Quadrant Perception Network (QPNet)
A simple and elegant model based on instance segmentation is designed for text detection in a document and natural image. Consisting of convolutional and bidirectional long short term memory (BiLSTM) networks, it focuses on segmenting the close text instances and detecting the long text to improve the practicability in real applications. The input images are encoded by their grid locations related to the four quadrants of an object and the background. BiLSTMs with transposing operations are used to combine the left-right and up-down contexts. Without bounding box regression, only one output classification branch is designed to predict the accurate location of each pixel, namely quadrant perception. Therefore, it is easy to train. Finally, simple post-processing is employed to find text locations naturally.
Install
-
Clone the project
git clone https://github.com/kakusyun/qpnet cd qpnet
-
Create a conda virtual environment and activate it
conda create -n qpnet python=3.7 -y conda activate qpnet
-
Install dependencies
# If you dont have pytorch conda install pytorch torchvision cudatoolkit=10.1 -c pytorch pip install -r requirements.txt
-
Build
cd qpnet python setup.py develop
-
Data preparation
Please use labelme to label your samples and get the dataset like:
# datasets/dataset_name |--images |--jsons
If you don't use labelme, just let your data like above.

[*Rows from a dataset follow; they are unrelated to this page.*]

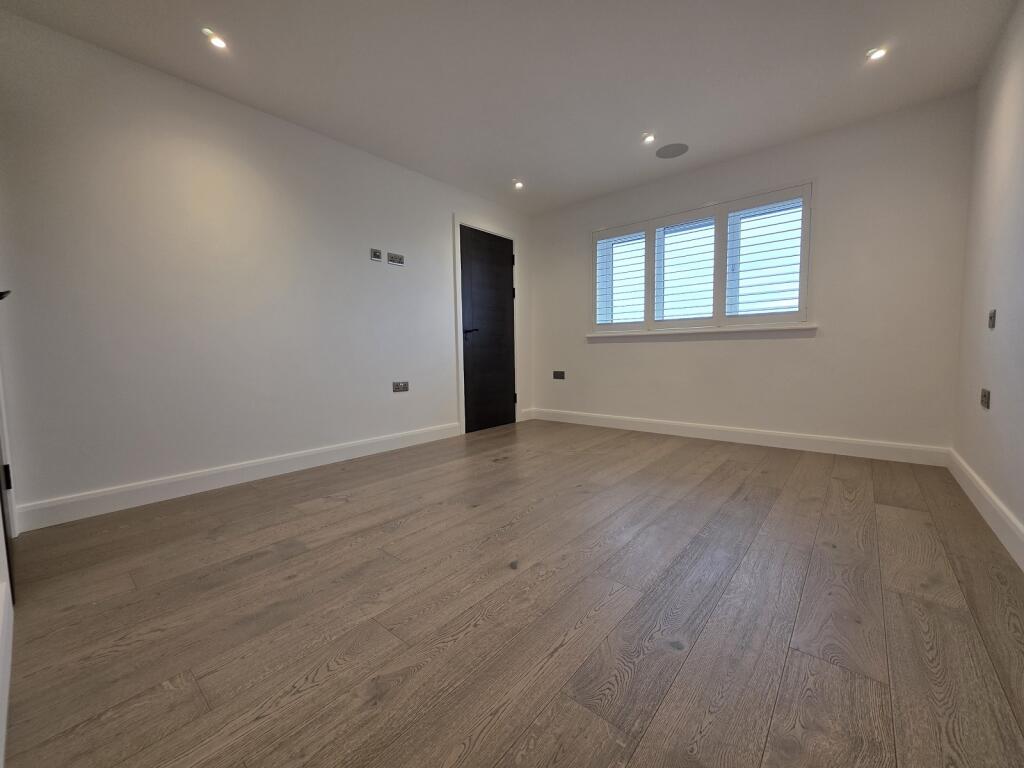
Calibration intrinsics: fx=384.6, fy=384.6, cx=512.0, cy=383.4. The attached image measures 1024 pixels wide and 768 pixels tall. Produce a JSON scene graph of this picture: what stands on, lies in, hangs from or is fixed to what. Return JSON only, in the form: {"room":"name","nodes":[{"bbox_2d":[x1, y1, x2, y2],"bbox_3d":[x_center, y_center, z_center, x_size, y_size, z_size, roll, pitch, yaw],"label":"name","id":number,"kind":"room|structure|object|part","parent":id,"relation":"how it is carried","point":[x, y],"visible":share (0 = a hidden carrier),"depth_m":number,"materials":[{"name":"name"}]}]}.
{"room":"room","nodes":[
{"label":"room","id":0,"kind":"room"},
{"bbox_2d":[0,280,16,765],"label":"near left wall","id":1,"kind":"structure","parent":0,"point":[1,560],"depth_m":1.16,"materials":[{"name":"white paint"}]},
{"bbox_2d":[0,576,12,767],"bbox_3d":[-0.870,0.718,0.612,1.953,0.125,0.016,3,6,40],"label":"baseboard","id":2,"kind":"structure","parent":1,"relation":"attached to","point":[5,700],"depth_m":0.97,"materials":[{"name":"white paint"}]},
{"bbox_2d":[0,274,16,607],"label":"door","id":3,"kind":"structure","parent":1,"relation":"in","point":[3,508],"depth_m":1.60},
{"bbox_3d":[-2.337,0.435,1.783,0.036,0.108,0.032,3,6,40],"label":"hinge","id":4,"kind":"part","parent":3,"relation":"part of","materials":[{"name":"black metal"}]},
{"bbox_2d":[0,10,529,523],"bbox_3d":[-1.181,-0.633,3.180,0.165,2.426,4.321,3,6,40],"label":"left wall","id":5,"kind":"structure","parent":0,"point":[193,95],"depth_m":2.28,"materials":[{"name":"white paint"}]},
{"bbox_2d":[12,423,459,532],"bbox_3d":[-1.436,0.547,2.873,0.016,0.121,2.873,3,6,40],"label":"baseboard","id":6,"kind":"structure","parent":5,"relation":"attached to","point":[215,472],"depth_m":2.34,"materials":[{"name":"white paint"}]},
{"bbox_2d":[370,248,382,261],"bbox_3d":[-1.094,-1.041,3.102,0.014,0.086,0.096,3,6,40],"label":"wall socket","id":7,"kind":"object","parent":5,"relation":"attached to","point":[376,257],"visible":0.99,"depth_m":3.10,"materials":[{"name":"metal"}]},
{"bbox_2d":[387,252,403,264],"bbox_3d":[-0.977,-1.047,3.216,0.018,0.086,0.138,3,6,40],"label":"wall socket","id":8,"kind":"object","parent":5,"relation":"attached to","point":[393,259],"visible":0.99,"depth_m":3.21,"materials":[{"name":"metal"}]},
{"bbox_2d":[392,381,408,391],"bbox_3d":[-0.951,0.022,3.289,0.012,0.085,0.144,3,6,40],"label":"wall socket","id":9,"kind":"object","parent":5,"relation":"attached to","point":[403,388],"visible":0.99,"depth_m":3.28,"materials":[{"name":"metal"}]},
{"bbox_2d":[453,215,519,435],"bbox_3d":[-0.266,-0.602,4.179,0.165,2.154,0.949,3,6,40],"label":"door frame","id":10,"kind":"structure","parent":5,"relation":"attached to","point":[458,325],"depth_m":3.87,"materials":[{"name":"white paint"}]},
{"bbox_2d":[458,226,515,433],"bbox_3d":[-0.223,-0.553,4.104,0.099,2.059,0.803,3,6,40],"label":"door","id":11,"kind":"structure","parent":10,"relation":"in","point":[486,252],"depth_m":4.08,"materials":[{"name":"black wood"}]},
{"bbox_3d":[-0.429,-0.517,3.854,0.145,0.065,0.159,3,6,40],"label":"door handle","id":12,"kind":"part","parent":11,"relation":"part of","materials":[{"name":"black metal"}]},
{"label":"hinge","id":13,"kind":"part","parent":10,"relation":"part of","materials":[{"name":"black metal"}]},
{"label":"hinge","id":14,"kind":"part","parent":10,"relation":"part of","materials":[{"name":"black metal"}]},
{"bbox_2d":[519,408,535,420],"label":"baseboard","id":15,"kind":"structure","parent":5,"relation":"attached to","point":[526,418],"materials":[{"name":"white paint"}]},
{"bbox_2d":[0,0,1018,213],"bbox_3d":[0.153,-1.812,1.867,3.755,0.121,4.659,3,6,40],"label":"ceiling","id":16,"kind":"structure","parent":0,"point":[512,162],"depth_m":2.18,"materials":[{"name":"white paint"}]},
{"bbox_2d":[202,28,227,49],"bbox_3d":[-1.510,-1.750,1.955,0.099,0.023,0.098,3,6,40],"label":"ceiling light","id":17,"kind":"object","parent":16,"relation":"in","point":[219,44],"visible":0.99,"depth_m":1.95,"materials":[{"name":"white"}]},
{"bbox_2d":[513,179,524,188],"bbox_3d":[0.059,-1.899,3.660,0.108,0.050,0.108,3,6,40],"label":"ceiling light","id":18,"kind":"object","parent":16,"relation":"in","point":[520,183],"visible":0.99,"depth_m":3.66,"materials":[{"name":"white"}]},
{"bbox_2d":[641,132,655,143],"bbox_3d":[1.033,-1.864,2.919,0.099,0.019,0.098,3,6,40],"label":"ceiling light","id":19,"kind":"object","parent":16,"relation":"in","point":[649,136],"visible":0.99,"depth_m":2.92,"materials":[{"name":"white"}]},
{"bbox_2d":[655,142,688,158],"bbox_3d":[1.285,-1.881,3.110,0.244,0.005,0.237,3,6,40],"label":"ceiling speaker","id":20,"kind":"object","parent":16,"relation":"in","point":[673,151],"visible":0.99,"depth_m":3.10,"materials":[{"name":"grey"}]},
{"bbox_2d":[865,46,887,61],"bbox_3d":[2.005,-1.815,2.115,0.096,0.014,0.095,3,6,40],"label":"ceiling light","id":21,"kind":"object","parent":16,"relation":"in","point":[876,54],"visible":0.98,"depth_m":2.11,"materials":[{"name":"white"}]},
{"bbox_2d":[1,419,1023,767],"bbox_3d":[0.253,0.711,2.053,3.637,0.105,4.741,3,6,40],"label":"floor","id":22,"kind":"structure","parent":0,"point":[355,504],"depth_m":1.20,"materials":[{"name":"brown wood"}]},
{"bbox_2d":[529,90,973,452],"bbox_3d":[1.630,-0.722,3.686,3.638,2.441,0.194,3,6,40],"label":"back wall","id":23,"kind":"structure","parent":0,"point":[620,351],"depth_m":2.94,"materials":[{"name":"white paint"}]},
{"bbox_2d":[553,370,564,378],"bbox_3d":[0.533,-0.102,4.423,0.139,0.093,0.015,3,6,40],"label":"wall socket","id":24,"kind":"object","parent":23,"relation":"attached to","point":[556,375],"visible":0.99,"depth_m":4.42,"materials":[{"name":"black"}]},
{"bbox_2d":[590,181,814,334],"bbox_3d":[1.622,-1.026,3.600,1.953,1.129,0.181,3,6,40],"label":"window","id":25,"kind":"structure","parent":23,"relation":"in","point":[649,226],"depth_m":3.43,"materials":[{"name":"white"}]},
{"bbox_2d":[594,224,648,328],"bbox_3d":[1.104,-1.051,3.890,0.539,1.004,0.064,3,6,40],"label":"window shutter","id":26,"kind":"object","parent":25,"relation":"attached to","point":[607,239],"visible":0.94,"depth_m":3.88,"materials":[{"name":"white"}]},
{"bbox_2d":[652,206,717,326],"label":"window shutter","id":27,"kind":"object","parent":25,"relation":"attached to","point":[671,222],"visible":0.94,"depth_m":3.52,"materials":[{"name":"white paint"}]},
{"bbox_2d":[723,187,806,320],"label":"window shutter","id":28,"kind":"object","parent":25,"relation":"attached to","point":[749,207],"visible":0.93,"depth_m":3.14,"materials":[{"name":"white paint"}]},
{"bbox_2d":[587,323,817,339],"bbox_3d":[1.575,-0.474,3.566,1.939,0.064,0.111,3,6,40],"label":"window sill","id":29,"kind":"structure","parent":23,"relation":"attached to","point":[743,330],"depth_m":3.37,"materials":[{"name":"white paint"}]},
{"bbox_2d":[527,407,950,465],"bbox_3d":[1.604,0.432,3.672,3.447,0.121,0.016,3,6,40],"label":"baseboard","id":30,"kind":"structure","parent":23,"relation":"attached to","point":[851,442],"depth_m":3.21,"materials":[{"name":"white paint"}]},
{"bbox_2d":[950,0,1023,556],"bbox_3d":[1.600,-0.485,0.850,0.162,2.445,4.417,3,6,40],"label":"right wall","id":31,"kind":"structure","parent":0,"point":[1020,304],"depth_m":1.89,"materials":[{"name":"white paint"}]},
{"bbox_2d":[947,448,1023,570],"bbox_3d":[1.640,0.642,1.098,0.016,0.124,4.052,3,6,40],"label":"baseboard","id":32,"kind":"structure","parent":31,"relation":"attached to","point":[991,515],"depth_m":1.75,"materials":[{"name":"white paint"}]},
{"bbox_2d":[980,388,990,409],"bbox_3d":[2.346,0.072,1.911,0.013,0.090,0.117,3,6,40],"label":"wall socket","id":33,"kind":"object","parent":31,"relation":"attached to","point":[984,401],"visible":0.98,"depth_m":1.89,"materials":[{"name":"metal"}]},
{"bbox_2d":[988,309,996,328],"bbox_3d":[2.389,-0.324,1.918,0.015,0.092,0.079,3,6,40],"label":"light switch","id":34,"kind":"object","parent":31,"relation":"attached to","point":[993,315],"visible":0.98,"depth_m":1.90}
]}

cd datasets/preprocessing python one_step_preprocessing.py
Run
-
Train:
python train.py
To switch single GPU training or multiply GPUs training, please change tools/train_qp.py.
-
Test:
python test.py
To switch single GPU training or multiply GPUs training, please change tools/test_qp.py.
-
Infer:
python infer.py
To switch single GPU training or multiply GPUs training, please change tools/infer_qp.py.